So basically, with moving towards the 1000's of CF all being put in one
CF, our performance is going to tank on map/reduce, correct?  I mean, from
what I remember we could do map/reduce on a single CF, but by stuffing
1000's of virtual Cf's into one CF, our map/reduce will have to read in
all 999 virtual CF's rows that we don't want just to map/reduce the ONE CF.

Map/reduce VERY VERY SLOW when reading in 1000 times more rows :( :(.
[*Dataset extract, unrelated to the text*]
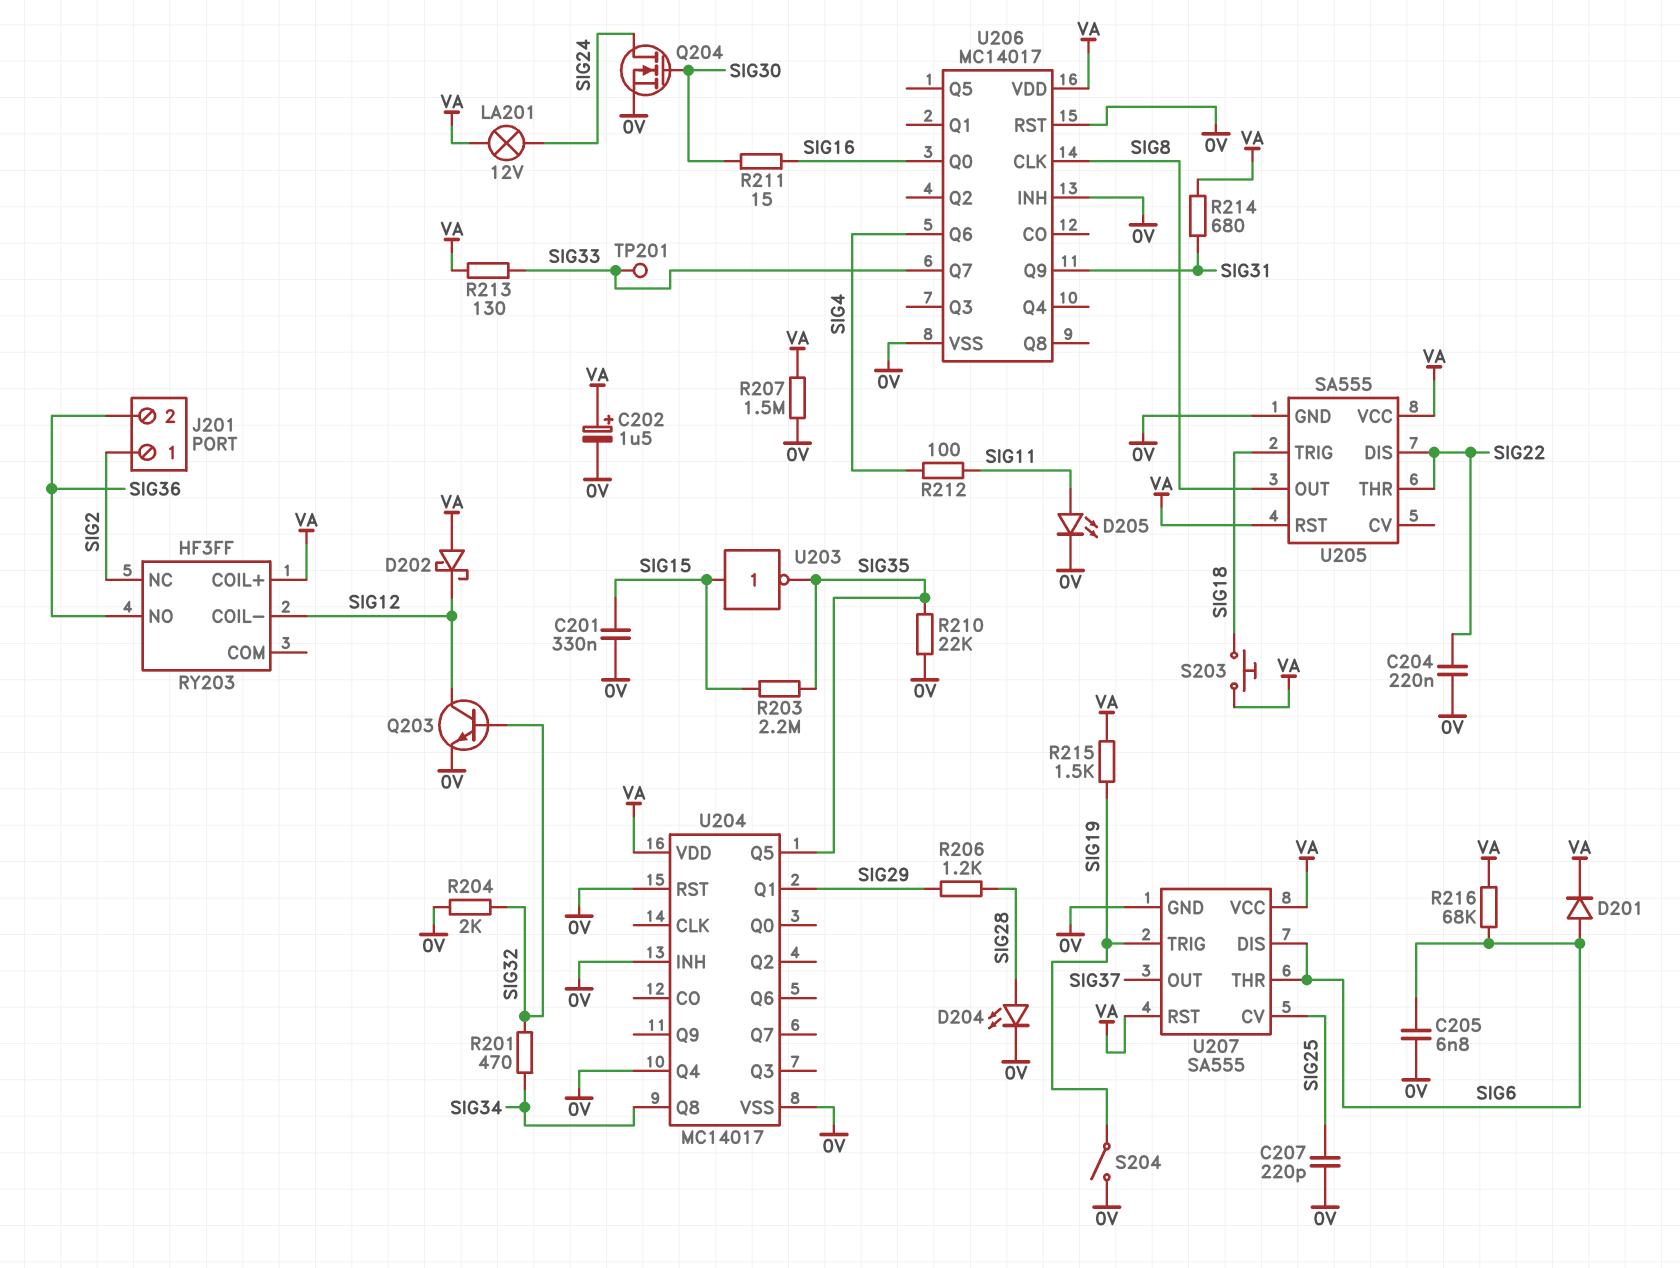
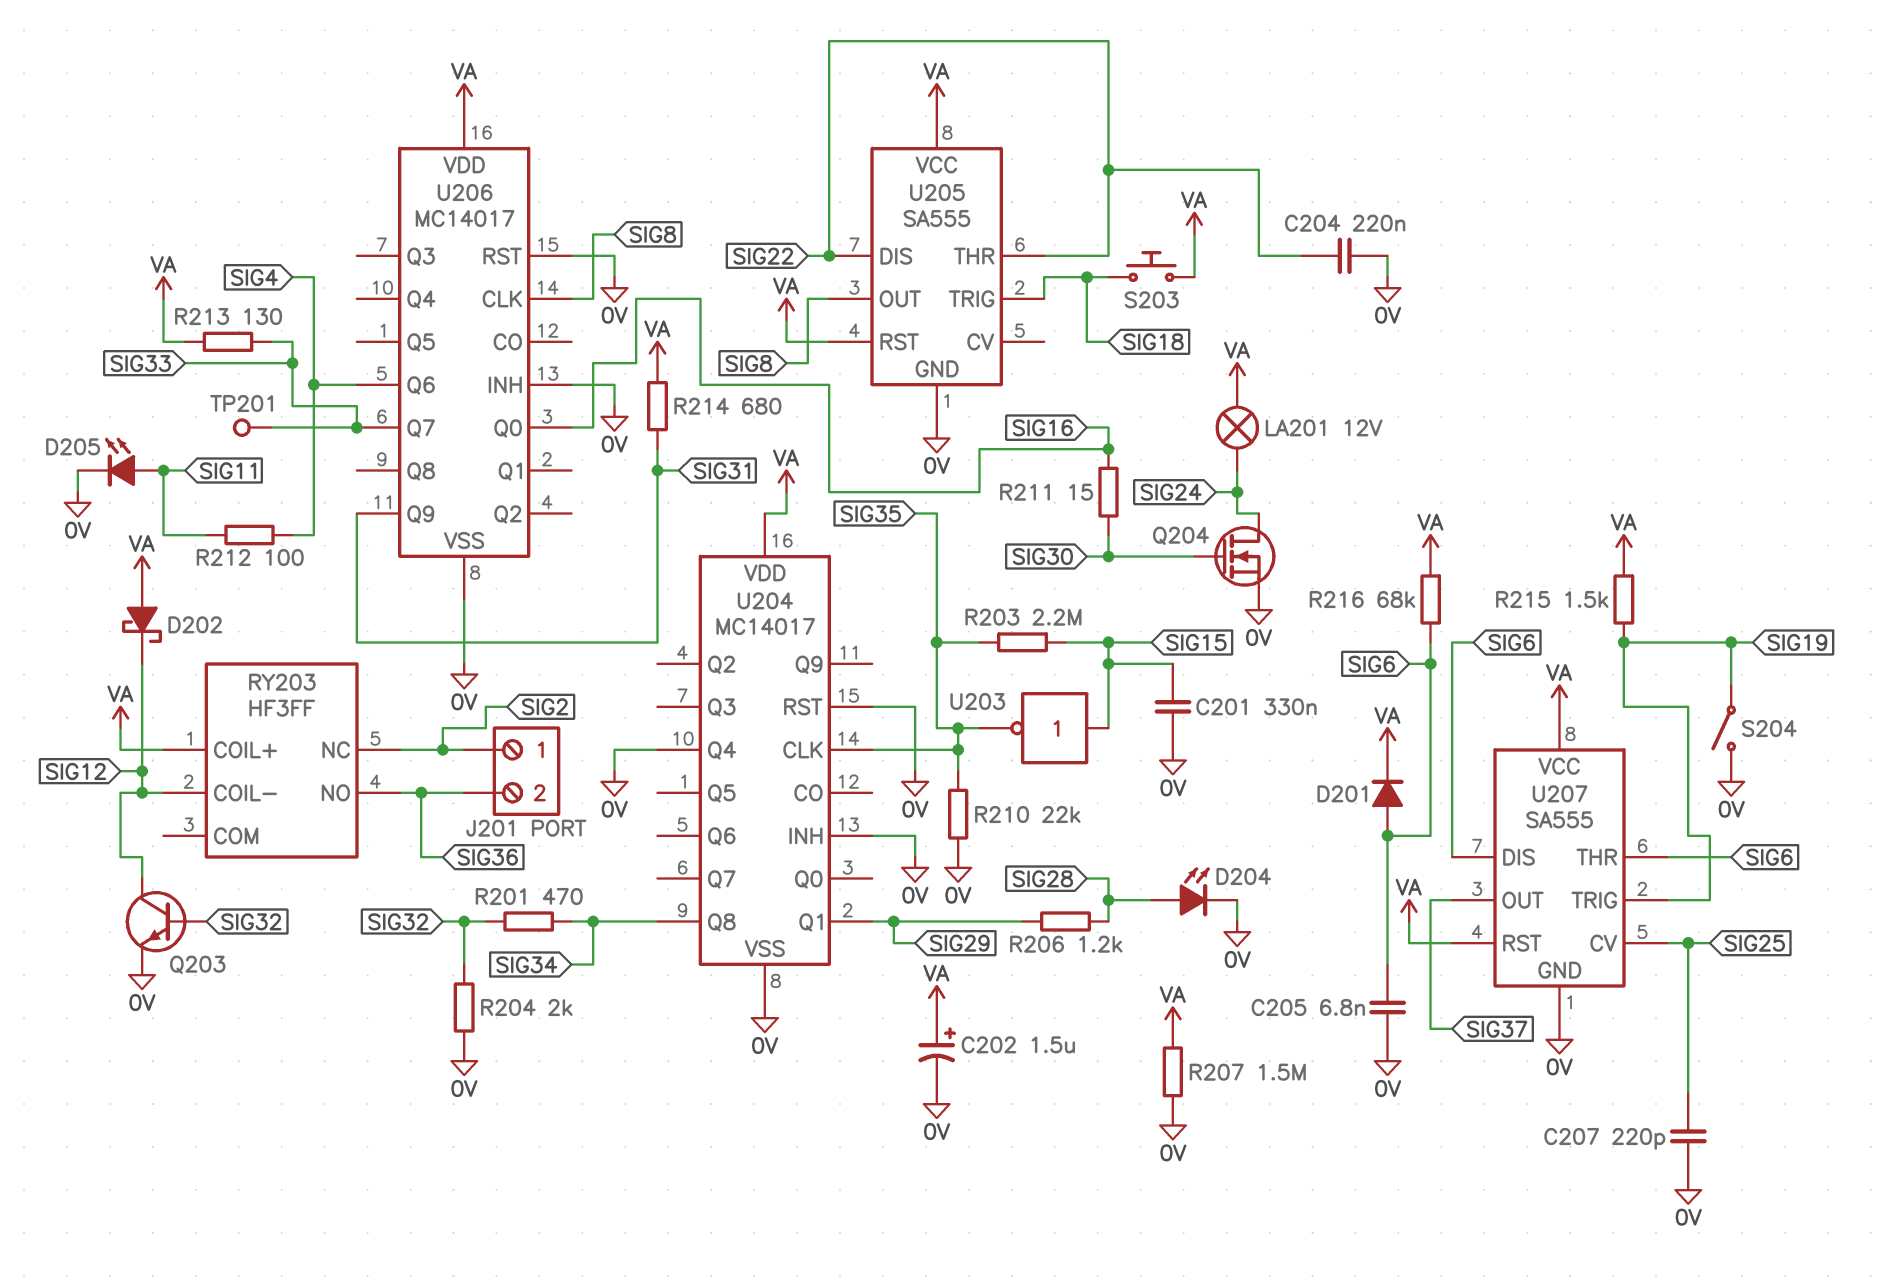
U204 pin CLK: none -> SIG35
U204 pin Q5: SIG35 -> none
Is this correct?  This really sounds like highly undesirable behavior.
There needs to be a way for people with 1000's of CF's to also run
map/reduce on any one CF.  Doing Map/reduce on 1000 times the number of
rows will be 1000 times slowerŠ.and of course, we will most likely get up
to 20,000 tables from my most recent projectionsŠ.our last test load, we
ended up with 8k+ CF's.  Since I kept two other keyspaces, cassandra
started getting really REALLY slow when we got up to 15k+ CF's in the
system though I didn't look into why.

I don't mind having 1000's of virtual CF's in ONE CF, BUT I need to
map/reduce "just" the virtual CF!!!!!  Ugh.

Thanks,
Dean

On 10/1/12 3:38 PM, "Ben Hood" <0x6e6...@gmail.com> wrote:

>On Mon, Oct 1, 2012 at 9:38 PM, Brian O'Neill <b...@alumni.brown.edu>
>wrote:
>> Its just a convenient way of prefixing:
>> 
>>http://hector-client.github.com/hector/build/html/content/virtual_keyspac
>>es.html
>
>So given that it is possible to use a CF per tenant, should we assume
>that there at sufficient scale that there is less overhead to prefix
>keys than there is to manage multiple CFs?